SK: CTP-BG kapsamlı müzakerelerden ne bekliyor?
F. S. Soyer: Federal ilkelerde iki kurucu devlet, iki eşit toplum temelinde bir çözüm istiyoruz. Parti olarak Cumhurbaşkanımıza desek olmak, toplumda bizim gibi düşünemeyenlere bir sentez yaratmak için uğraşacağız.
SK: Süreç sonunda olumlu bir noktaya varılırsa Referandum yapılacak. Referandumda CTP’nin tavrı ve tutumu ne olur?

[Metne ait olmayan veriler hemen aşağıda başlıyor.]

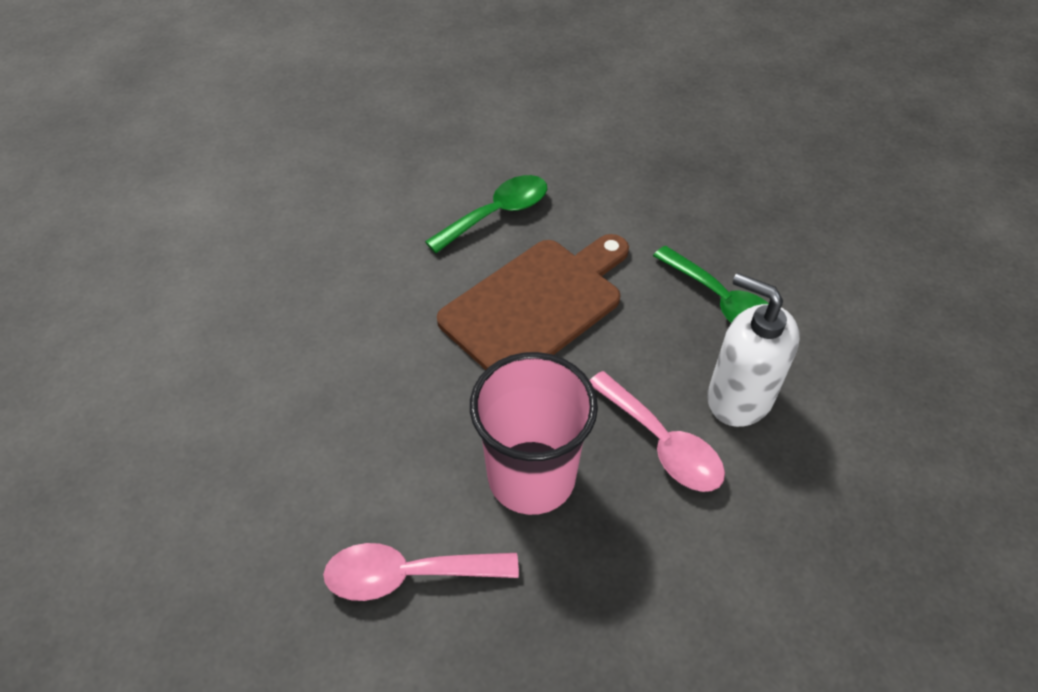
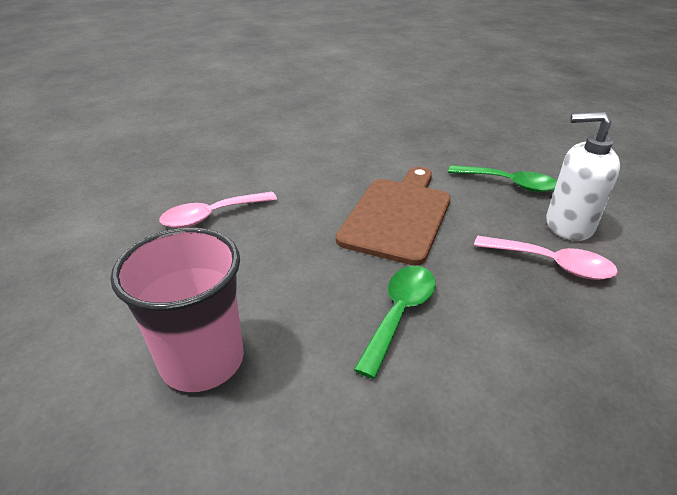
camera: 25 degrees left, 15 degrees down
pink spoon [323,543,519,601] -> pink spoon moved to [159,192,277,228]
green spoon [425,175,547,253] -> green spoon moved to [354,266,436,379]
pink cup [470,352,598,515] -> pink cup moved to [110,228,244,392]

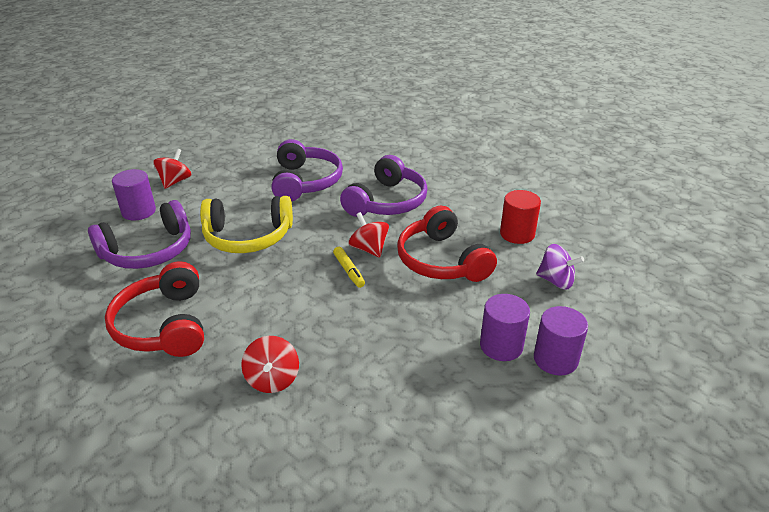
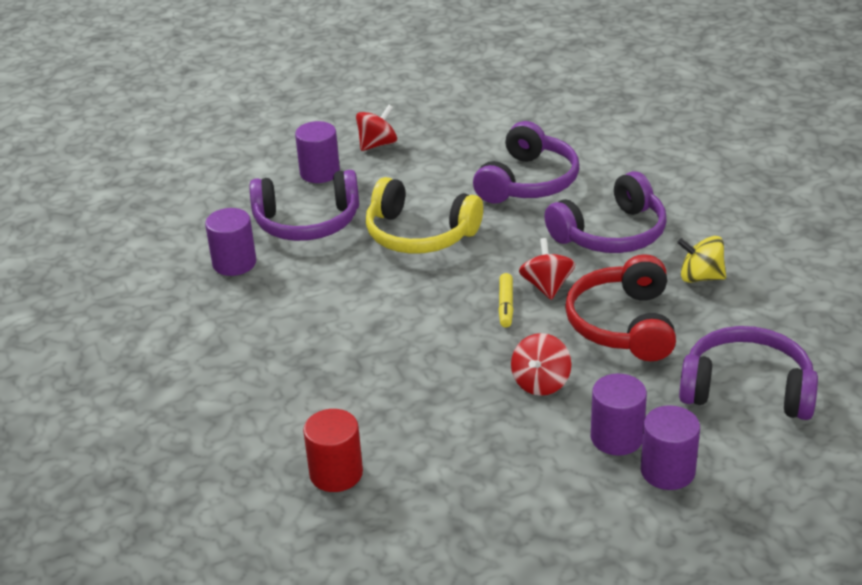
camera: 30 degrees right, 0 degrees up
red headphones [105,261,204,357] -> none
red spinning top [241,336,299,393] -> red spinning top moved to [511,333,571,396]
red cylinder [500,190,541,244] -> red cylinder moved to [303,409,363,492]
purple spinning top [536,244,584,290] -> purple headphones [679,326,818,420]
none -> purple cylinder [205,208,256,276]
none -> yellow spinning top [677,236,726,283]

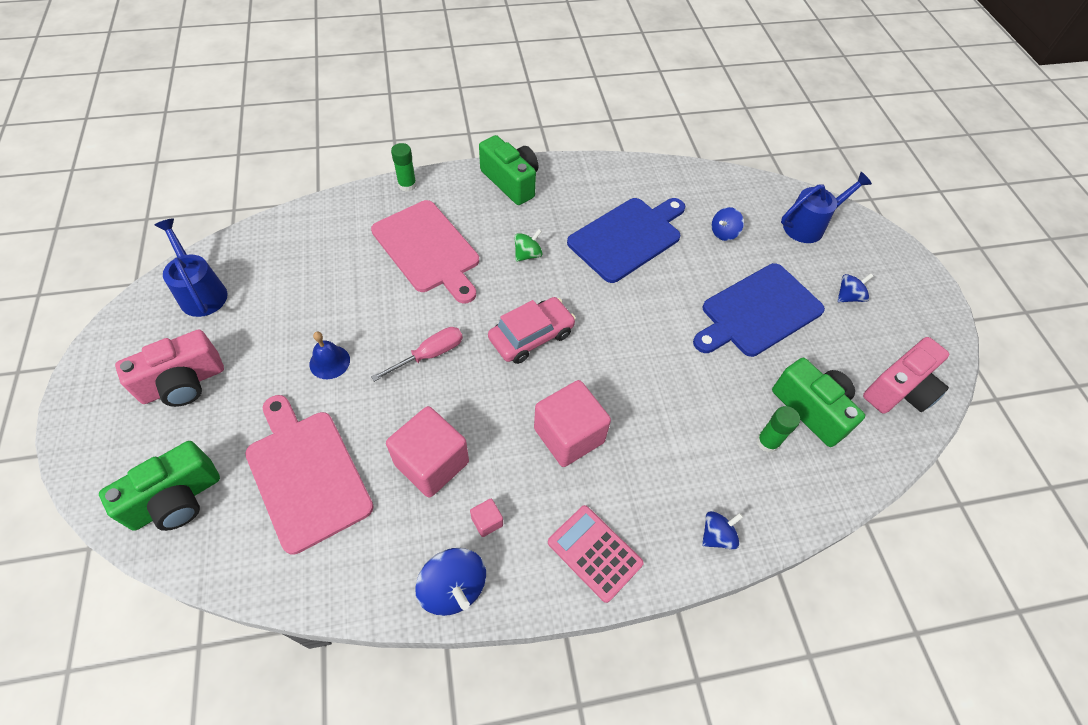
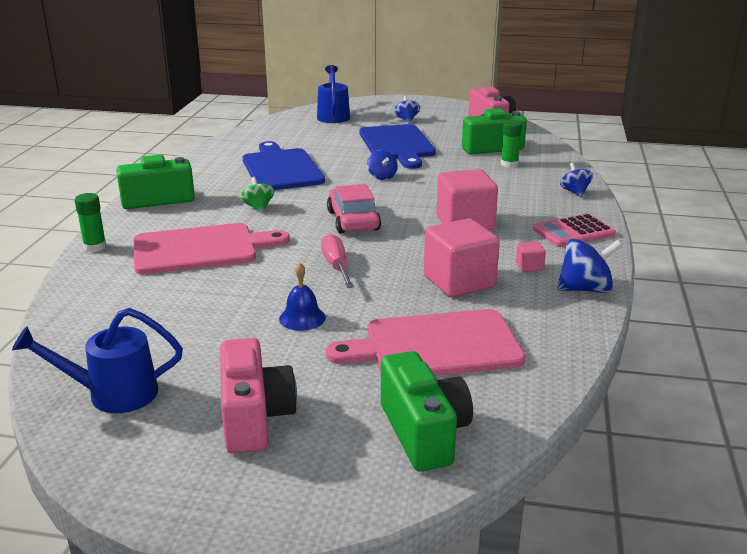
camera: 65 degrees left, 30 degrees down
blue spinning top [712,207,744,241] -> blue spinning top moved to [367,150,398,180]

F. S. Soyer: Bu kez referandum noktası, iki liderin üzerinde vardıkları mutabakat metni olarak referanduma gidecek. Geçen sefer taraflar mutabık olmadığı halde referanduma gidilmişti. Kamuoyunda ikil lider bunu halklarına anlatacak. Bir metinde mutabakata varılırsa başkanlar bunu topluma anlatacaktır. Bu bir fırsattır. AB, “Kosava’yı tanımam” dedi tanıdı. Rusya “Abazya” ve “Osetya”yı tanıdı. İkisinin de artık kucağında birer çocuğu var. Bu fırsatı iyi kullanıp çözüme gitmeliyiz. Biz bu yüzden her türlü tedbiri almak zorundayız.
SK: Müzakere sürecinde en çok sıkıntı yaşanması beklenen konuların başında mülkiyet ve yönetimin paylaşılması konuları var. Bu iki önemli konu süreci tıkar mı?
F. S. Soyer: Kıbrıs’ta en önemli konu Kıbrıs Türk halkının konumu ve statüsüdür. Tek uluslararası kimliği olacak bu yeni federal devlette eşit statüde olmalıyız. Nüfus ve mülkiyet çoğunluğu fazla olan bölgelerde, devletlerde yönetme hakkı o devlette olacak.
Mülkiyet ile ilgili çerçeve Annan Planı’nda çizildi. Bu çerçevede devam edilecek. Biz bu konuda Annan Planı’ndan sonra önemli adımlar attık. Mal Tanzim Komisyonu kurduk. Kısmı iade, tazminatlar, takas. Bu üç yolda AB tarafından kabul gördü ve bir değer kazandı. Şimdi bu süreç işlerken mülkiyet konusunda ilerleme devam ediyor. Avrupa İnsan Hakları Mahkemesi’nin verdiği kararlar bizim Mal Tanzim Komisyonu’nda yeni bir değer oluşturdu. Bu iki konunun süreci tıkacağını da düşünmüyorum. AB İnsan Hakları Mahkemesi ve Annan Planı’na dayandırılan temel barış için mülkiyet ya da yönetimin paylaşılması sorun olamaz. Bunun çözümü sağlanabilir.
SK: Görüşme sürecinde KKTC’yi Cumhurbaşkanı Talat yerine Ferdi Sabit Soyer temsil etse tutumu ne olurdu?
Talat ne götürüyorsa ben de onu götürürdüm. Kendimi hiç farklı görmüyorum. Sayın Mehmet Ali Talat orada Cumhurbaşkanlığı makamında Kıbrıs Türkünün temsilcisi ve sözcüsüdür. Görev ve yetki ondadır. Bizi çözüme ve barışa götüreceğinde inancımız tamdır.